> _TASK DETAILS_:
Your copy should hold exactly the lines from the beginning of the listing below through the line with "left elbow: (611, 434)", without any pictures.

> _PROVIDED ENTRIES_:
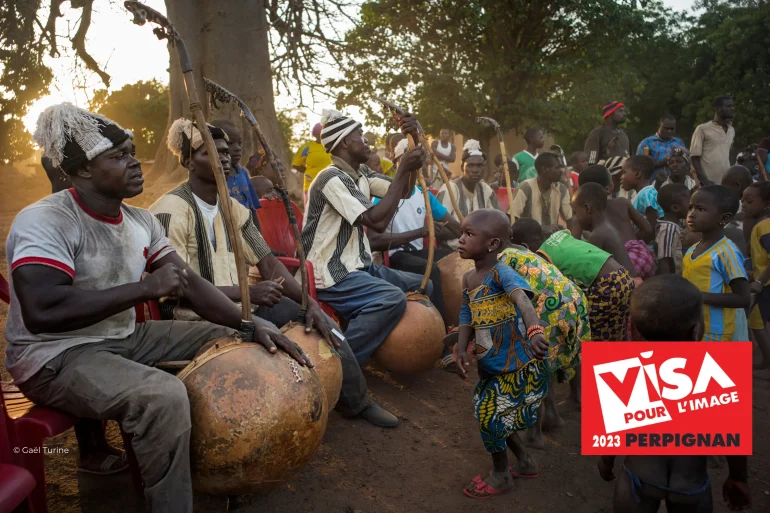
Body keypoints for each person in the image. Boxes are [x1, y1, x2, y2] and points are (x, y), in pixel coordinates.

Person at [10, 104, 309, 513]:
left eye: (132, 152)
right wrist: (144, 288)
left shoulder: (139, 221)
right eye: (117, 157)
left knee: (234, 337)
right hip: (54, 355)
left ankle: (223, 463)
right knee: (162, 396)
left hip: (123, 337)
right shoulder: (46, 220)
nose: (135, 164)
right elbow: (42, 312)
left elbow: (192, 285)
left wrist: (249, 321)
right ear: (81, 172)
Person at [150, 118, 398, 427]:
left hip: (245, 304)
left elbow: (268, 264)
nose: (223, 158)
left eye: (226, 151)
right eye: (209, 152)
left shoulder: (235, 210)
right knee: (280, 341)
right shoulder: (170, 210)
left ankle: (356, 401)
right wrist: (248, 294)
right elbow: (179, 288)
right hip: (198, 316)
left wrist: (310, 303)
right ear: (187, 161)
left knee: (325, 327)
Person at [598, 275, 751, 513]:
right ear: (696, 331)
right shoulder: (715, 374)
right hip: (691, 485)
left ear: (636, 330)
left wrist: (606, 462)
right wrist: (738, 478)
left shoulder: (626, 372)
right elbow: (735, 445)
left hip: (638, 480)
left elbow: (611, 434)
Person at [302, 109, 435, 365]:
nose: (366, 140)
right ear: (344, 142)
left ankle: (374, 349)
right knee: (391, 298)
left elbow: (404, 190)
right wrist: (405, 164)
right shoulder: (330, 178)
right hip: (331, 275)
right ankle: (342, 366)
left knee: (424, 285)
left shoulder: (362, 174)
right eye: (359, 134)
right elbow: (376, 220)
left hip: (359, 268)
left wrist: (413, 145)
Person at [41, 154, 129, 475]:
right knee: (86, 351)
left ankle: (97, 444)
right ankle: (91, 450)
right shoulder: (60, 217)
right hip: (66, 340)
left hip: (91, 325)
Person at [454, 210, 549, 498]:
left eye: (469, 235)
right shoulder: (469, 278)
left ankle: (501, 474)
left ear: (493, 244)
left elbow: (523, 300)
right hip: (491, 365)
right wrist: (460, 346)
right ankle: (525, 462)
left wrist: (534, 331)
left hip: (515, 365)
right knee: (497, 416)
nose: (460, 239)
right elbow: (467, 312)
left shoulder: (502, 273)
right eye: (462, 232)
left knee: (490, 417)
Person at [496, 219, 589, 446]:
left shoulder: (502, 260)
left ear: (492, 241)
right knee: (545, 362)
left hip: (553, 309)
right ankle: (552, 416)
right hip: (574, 302)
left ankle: (535, 433)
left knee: (533, 364)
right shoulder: (526, 252)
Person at [368, 138, 462, 323]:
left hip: (419, 253)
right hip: (396, 255)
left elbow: (454, 226)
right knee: (433, 270)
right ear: (397, 164)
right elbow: (374, 241)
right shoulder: (384, 195)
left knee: (455, 260)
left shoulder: (423, 193)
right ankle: (442, 328)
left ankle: (461, 320)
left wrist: (472, 234)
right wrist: (421, 232)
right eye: (407, 160)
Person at [511, 219, 635, 341]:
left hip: (608, 285)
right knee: (615, 331)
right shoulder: (560, 235)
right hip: (623, 276)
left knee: (591, 332)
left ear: (524, 247)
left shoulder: (543, 257)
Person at [683, 185, 750, 341]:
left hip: (716, 333)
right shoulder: (692, 249)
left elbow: (743, 298)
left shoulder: (726, 252)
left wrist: (697, 296)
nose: (691, 214)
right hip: (695, 327)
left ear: (724, 218)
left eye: (700, 209)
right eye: (690, 208)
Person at [575, 165, 654, 280]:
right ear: (609, 187)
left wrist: (620, 247)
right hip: (643, 257)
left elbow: (576, 247)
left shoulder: (587, 214)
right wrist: (631, 242)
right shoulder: (622, 202)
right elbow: (647, 229)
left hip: (620, 266)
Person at [436, 140, 502, 249]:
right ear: (462, 167)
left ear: (484, 168)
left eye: (479, 166)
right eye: (470, 166)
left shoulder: (486, 190)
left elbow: (499, 221)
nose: (475, 170)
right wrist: (474, 232)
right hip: (453, 251)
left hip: (482, 251)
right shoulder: (450, 189)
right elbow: (438, 230)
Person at [571, 183, 638, 280]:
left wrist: (575, 235)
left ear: (587, 208)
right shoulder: (606, 226)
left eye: (575, 212)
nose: (574, 217)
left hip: (626, 289)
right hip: (630, 282)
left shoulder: (597, 235)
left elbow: (583, 271)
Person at [740, 181, 770, 368]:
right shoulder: (759, 224)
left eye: (749, 201)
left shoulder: (765, 226)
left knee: (756, 323)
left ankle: (767, 359)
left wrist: (759, 280)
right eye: (742, 199)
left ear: (766, 204)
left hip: (766, 286)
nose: (743, 204)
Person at [210, 120, 262, 216]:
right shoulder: (211, 176)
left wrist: (257, 231)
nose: (238, 148)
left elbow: (253, 209)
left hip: (247, 227)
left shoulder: (243, 173)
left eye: (239, 143)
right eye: (230, 143)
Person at [511, 152, 573, 228]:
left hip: (553, 237)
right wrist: (540, 229)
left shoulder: (562, 189)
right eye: (557, 168)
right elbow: (512, 218)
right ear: (545, 169)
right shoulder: (525, 188)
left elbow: (570, 218)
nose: (562, 171)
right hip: (530, 237)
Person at [691, 96, 736, 185]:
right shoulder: (702, 129)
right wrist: (704, 180)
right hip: (708, 183)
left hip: (725, 182)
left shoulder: (731, 130)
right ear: (717, 109)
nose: (732, 109)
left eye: (732, 106)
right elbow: (694, 157)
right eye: (728, 106)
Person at [655, 183, 691, 275]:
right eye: (689, 203)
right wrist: (667, 284)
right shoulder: (669, 229)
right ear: (675, 208)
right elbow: (664, 260)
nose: (692, 207)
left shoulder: (673, 224)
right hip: (671, 280)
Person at [292, 122, 332, 203]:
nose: (322, 134)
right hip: (311, 184)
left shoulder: (331, 146)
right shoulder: (307, 147)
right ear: (315, 134)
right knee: (311, 210)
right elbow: (296, 164)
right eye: (319, 132)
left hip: (330, 184)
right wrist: (308, 171)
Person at [621, 155, 664, 233]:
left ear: (637, 174)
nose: (621, 177)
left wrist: (633, 242)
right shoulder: (639, 194)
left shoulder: (647, 194)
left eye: (624, 172)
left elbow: (652, 228)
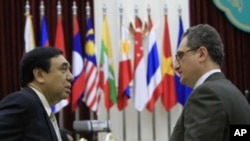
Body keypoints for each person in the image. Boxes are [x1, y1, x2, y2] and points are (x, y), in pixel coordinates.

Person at [170, 24, 250, 141]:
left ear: (202, 54)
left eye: (180, 56)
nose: (176, 66)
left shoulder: (206, 95)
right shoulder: (233, 93)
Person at [0, 47, 73, 141]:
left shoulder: (41, 110)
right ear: (39, 75)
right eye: (63, 70)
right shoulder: (24, 102)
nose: (71, 77)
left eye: (69, 70)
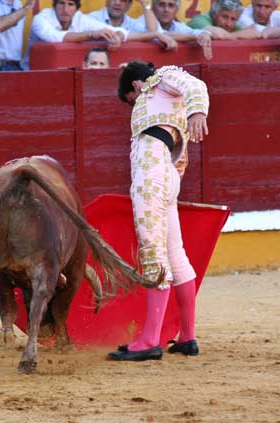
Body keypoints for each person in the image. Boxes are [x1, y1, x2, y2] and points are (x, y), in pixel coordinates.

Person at [108, 61, 209, 361]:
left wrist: (198, 111)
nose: (134, 105)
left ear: (136, 87)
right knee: (175, 255)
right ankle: (187, 337)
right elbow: (181, 157)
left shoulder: (161, 79)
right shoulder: (166, 102)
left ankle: (150, 340)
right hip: (166, 173)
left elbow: (196, 85)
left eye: (130, 100)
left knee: (153, 252)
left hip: (151, 175)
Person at [24, 0, 177, 70]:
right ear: (54, 5)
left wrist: (115, 36)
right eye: (61, 3)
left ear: (76, 8)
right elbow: (55, 37)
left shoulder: (80, 19)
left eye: (70, 4)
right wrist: (91, 34)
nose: (65, 9)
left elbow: (119, 32)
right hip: (30, 73)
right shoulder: (41, 18)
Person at [147, 0, 213, 59]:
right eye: (161, 5)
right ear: (153, 7)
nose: (166, 9)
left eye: (171, 5)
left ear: (177, 9)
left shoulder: (178, 26)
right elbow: (159, 34)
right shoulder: (142, 22)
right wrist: (195, 36)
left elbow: (195, 32)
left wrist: (204, 34)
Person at [188, 0, 260, 40]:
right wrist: (239, 35)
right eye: (225, 17)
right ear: (214, 14)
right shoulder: (198, 20)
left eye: (233, 19)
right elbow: (219, 35)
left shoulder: (230, 25)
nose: (228, 24)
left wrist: (229, 36)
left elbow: (255, 33)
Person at [88, 0, 157, 32]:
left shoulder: (132, 24)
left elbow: (152, 32)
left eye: (123, 0)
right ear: (106, 2)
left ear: (129, 6)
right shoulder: (92, 18)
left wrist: (145, 3)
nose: (117, 3)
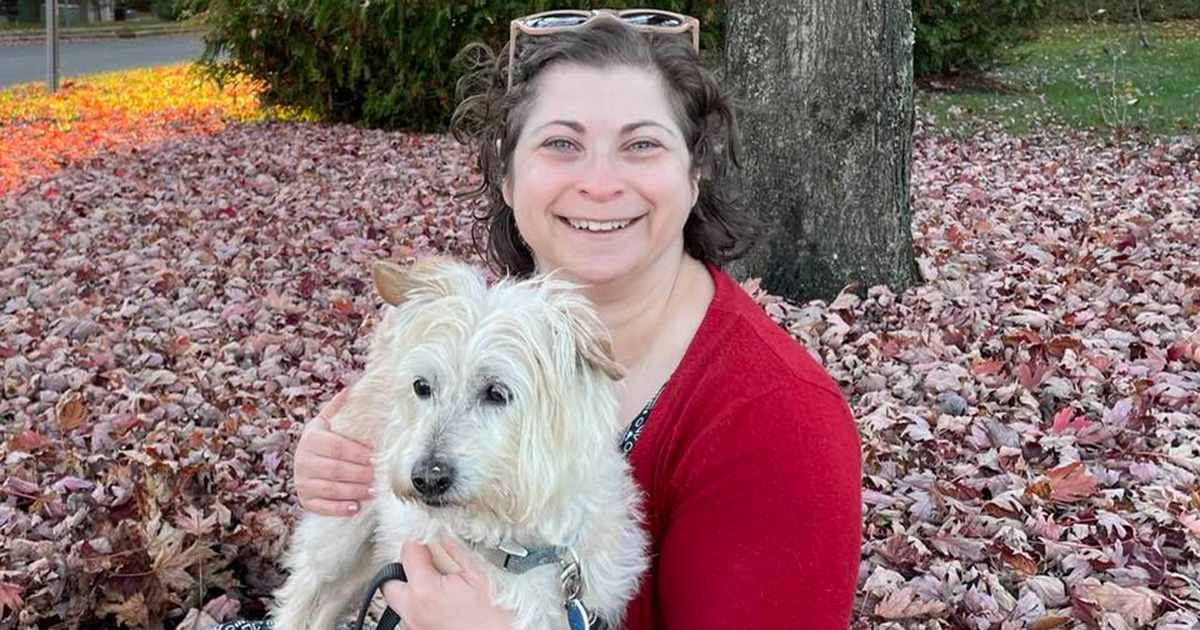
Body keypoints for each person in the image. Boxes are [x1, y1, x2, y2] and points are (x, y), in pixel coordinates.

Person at [263, 8, 861, 630]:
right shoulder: (472, 329)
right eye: (561, 144)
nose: (600, 184)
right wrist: (336, 466)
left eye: (642, 144)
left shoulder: (778, 421)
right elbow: (393, 448)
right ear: (506, 168)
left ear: (697, 165)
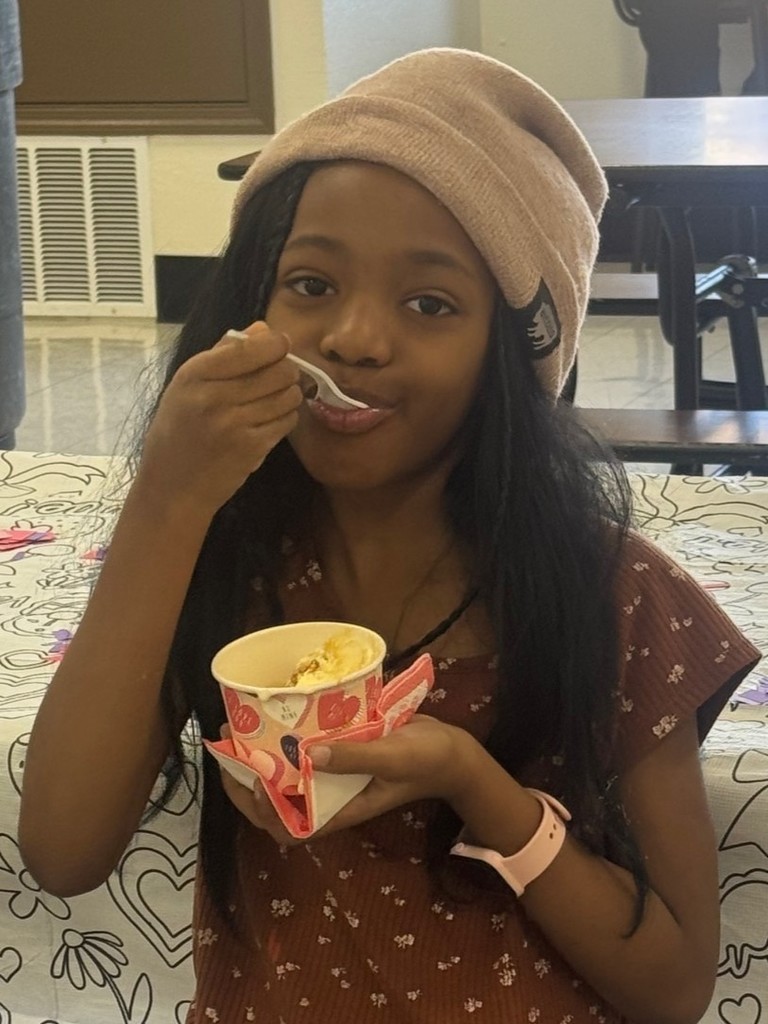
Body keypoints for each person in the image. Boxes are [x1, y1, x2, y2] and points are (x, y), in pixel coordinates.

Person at [19, 49, 761, 1023]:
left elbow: (669, 986)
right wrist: (167, 499)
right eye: (311, 284)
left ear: (513, 356)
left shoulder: (613, 593)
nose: (357, 337)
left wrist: (470, 780)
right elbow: (63, 851)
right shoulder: (227, 558)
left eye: (430, 303)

> _TASK SOLUTION_:
Body keypoints for each person in the image. Boxes are [x1, y1, x2, y2] and points are (x, y), in pixel coordinates.

Person at [10, 104, 309, 513]:
left eye: (132, 152)
right wrist: (144, 288)
left shoulder: (139, 221)
right eye: (117, 157)
left knee: (234, 337)
right hip: (54, 355)
left ankle: (223, 463)
right knee: (162, 396)
left hip: (123, 337)
right shoulder: (46, 220)
nose: (135, 164)
right elbow: (42, 312)
left elbow: (192, 285)
left wrist: (249, 321)
right ear: (81, 172)
Person at [150, 118, 398, 427]:
left hip: (245, 304)
left elbow: (268, 264)
nose: (223, 158)
left eye: (226, 151)
right eye: (209, 152)
left shoulder: (235, 210)
right knee: (280, 341)
right shoulder: (170, 210)
left ankle: (356, 401)
right wrist: (248, 294)
right elbow: (179, 288)
right hip: (198, 316)
left wrist: (310, 303)
right ear: (187, 161)
left knee: (325, 327)
Person at [598, 275, 751, 513]:
right ear: (696, 331)
right shoulder: (715, 374)
right hip: (691, 485)
left ear: (636, 330)
left wrist: (606, 462)
right wrist: (738, 478)
left shoulder: (626, 372)
right elbow: (735, 445)
left hip: (638, 480)
left elbow: (611, 434)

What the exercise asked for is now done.